Work to complete >> Repeat the records below exactly from the line containing "es, all of which are vital for regaining" to the line containing "5th Graders", taking in both of those lines. Drop the pictures.

Information >>
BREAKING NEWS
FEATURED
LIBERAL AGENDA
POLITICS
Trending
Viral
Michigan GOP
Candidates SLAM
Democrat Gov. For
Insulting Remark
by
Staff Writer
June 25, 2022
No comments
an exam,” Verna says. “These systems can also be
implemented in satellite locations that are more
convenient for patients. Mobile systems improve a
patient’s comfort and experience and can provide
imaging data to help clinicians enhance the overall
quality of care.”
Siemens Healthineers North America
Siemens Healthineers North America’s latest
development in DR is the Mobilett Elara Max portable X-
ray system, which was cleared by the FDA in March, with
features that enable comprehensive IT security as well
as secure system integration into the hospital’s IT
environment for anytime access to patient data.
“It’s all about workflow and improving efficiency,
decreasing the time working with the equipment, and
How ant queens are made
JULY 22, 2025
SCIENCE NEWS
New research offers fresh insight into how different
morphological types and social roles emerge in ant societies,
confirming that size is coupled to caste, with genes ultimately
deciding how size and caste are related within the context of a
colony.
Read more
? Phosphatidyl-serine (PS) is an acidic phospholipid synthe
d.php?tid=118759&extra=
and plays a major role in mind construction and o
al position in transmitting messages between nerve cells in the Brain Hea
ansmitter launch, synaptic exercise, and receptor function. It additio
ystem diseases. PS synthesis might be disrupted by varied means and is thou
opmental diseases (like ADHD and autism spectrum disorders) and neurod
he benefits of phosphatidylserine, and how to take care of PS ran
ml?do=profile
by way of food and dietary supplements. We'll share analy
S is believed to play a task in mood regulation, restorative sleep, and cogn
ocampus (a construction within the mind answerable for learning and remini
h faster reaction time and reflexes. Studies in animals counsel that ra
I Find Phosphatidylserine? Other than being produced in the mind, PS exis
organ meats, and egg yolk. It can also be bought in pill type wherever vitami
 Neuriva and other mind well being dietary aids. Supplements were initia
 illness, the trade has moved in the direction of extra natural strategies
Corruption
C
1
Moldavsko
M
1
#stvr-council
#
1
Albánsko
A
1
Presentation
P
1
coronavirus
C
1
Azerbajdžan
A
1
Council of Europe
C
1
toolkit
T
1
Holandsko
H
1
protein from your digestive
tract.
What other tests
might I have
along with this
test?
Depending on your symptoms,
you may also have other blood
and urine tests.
--
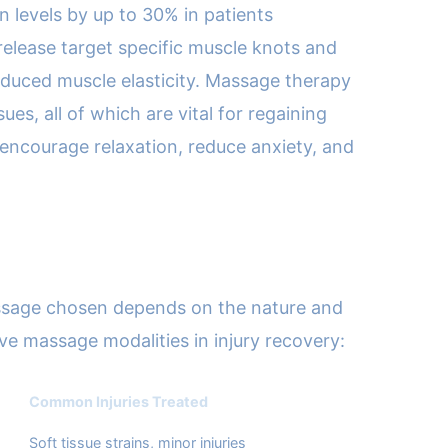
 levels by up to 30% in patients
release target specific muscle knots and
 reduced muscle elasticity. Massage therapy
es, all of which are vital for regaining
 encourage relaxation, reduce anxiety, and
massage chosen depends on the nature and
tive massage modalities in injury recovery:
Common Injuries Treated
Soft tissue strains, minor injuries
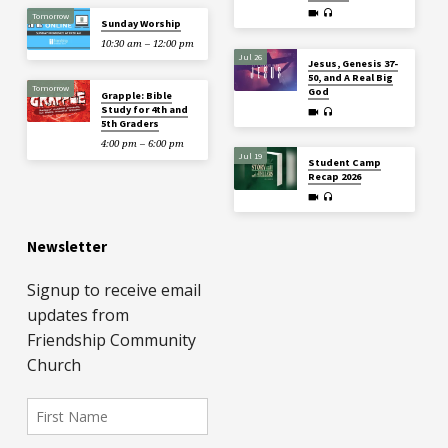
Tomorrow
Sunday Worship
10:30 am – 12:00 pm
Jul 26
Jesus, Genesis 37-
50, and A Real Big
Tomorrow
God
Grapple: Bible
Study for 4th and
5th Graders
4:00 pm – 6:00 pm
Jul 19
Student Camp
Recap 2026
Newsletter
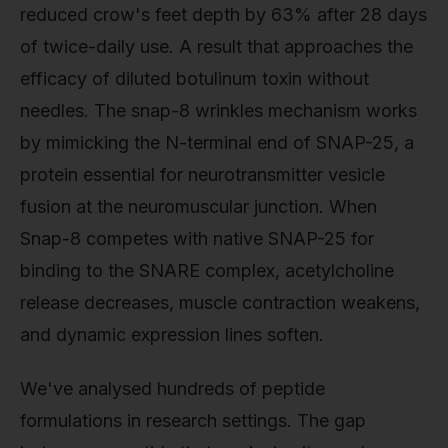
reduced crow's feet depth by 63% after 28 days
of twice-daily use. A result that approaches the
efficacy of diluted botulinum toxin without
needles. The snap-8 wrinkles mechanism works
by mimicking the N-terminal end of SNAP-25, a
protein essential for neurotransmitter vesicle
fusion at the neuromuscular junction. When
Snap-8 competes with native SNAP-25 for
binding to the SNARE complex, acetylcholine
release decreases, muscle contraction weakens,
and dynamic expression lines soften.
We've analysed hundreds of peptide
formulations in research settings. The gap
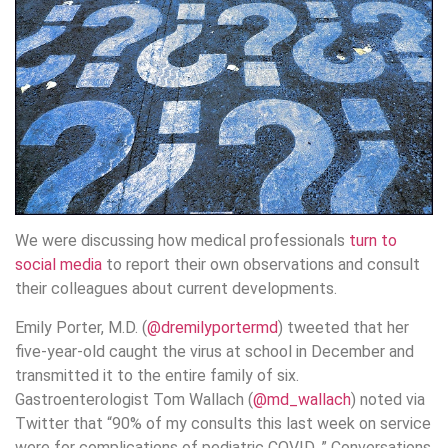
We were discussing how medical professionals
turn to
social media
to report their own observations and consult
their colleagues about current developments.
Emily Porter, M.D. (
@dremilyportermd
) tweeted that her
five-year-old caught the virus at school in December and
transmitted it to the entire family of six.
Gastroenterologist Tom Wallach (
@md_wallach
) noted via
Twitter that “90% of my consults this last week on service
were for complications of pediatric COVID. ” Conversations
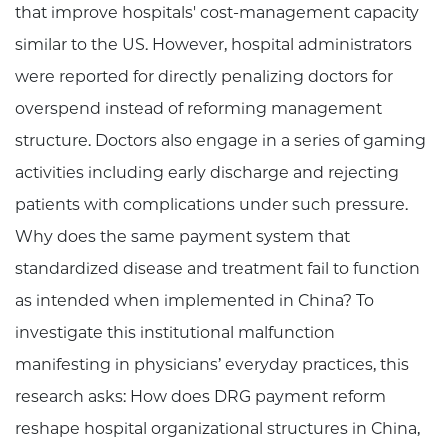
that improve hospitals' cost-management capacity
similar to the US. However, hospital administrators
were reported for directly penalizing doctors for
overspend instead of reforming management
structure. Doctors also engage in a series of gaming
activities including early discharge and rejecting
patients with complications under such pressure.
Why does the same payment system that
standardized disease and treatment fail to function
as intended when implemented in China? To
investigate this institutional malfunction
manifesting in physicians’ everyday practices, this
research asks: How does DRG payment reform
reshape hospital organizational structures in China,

Reply >>
es, all of which are vital for regaining
 encourage relaxation, reduce anxiety, and
massage chosen depends on the nature and
tive massage modalities in injury recovery:
Common Injuries Treated
Soft tissue strains, minor injuries
Tomorrow
Sunday Worship
10:30 am – 12:00 pm
Jul 26
Jesus, Genesis 37-
50, and A Real Big
Tomorrow
God
Grapple: Bible
Study for 4th and
5th Graders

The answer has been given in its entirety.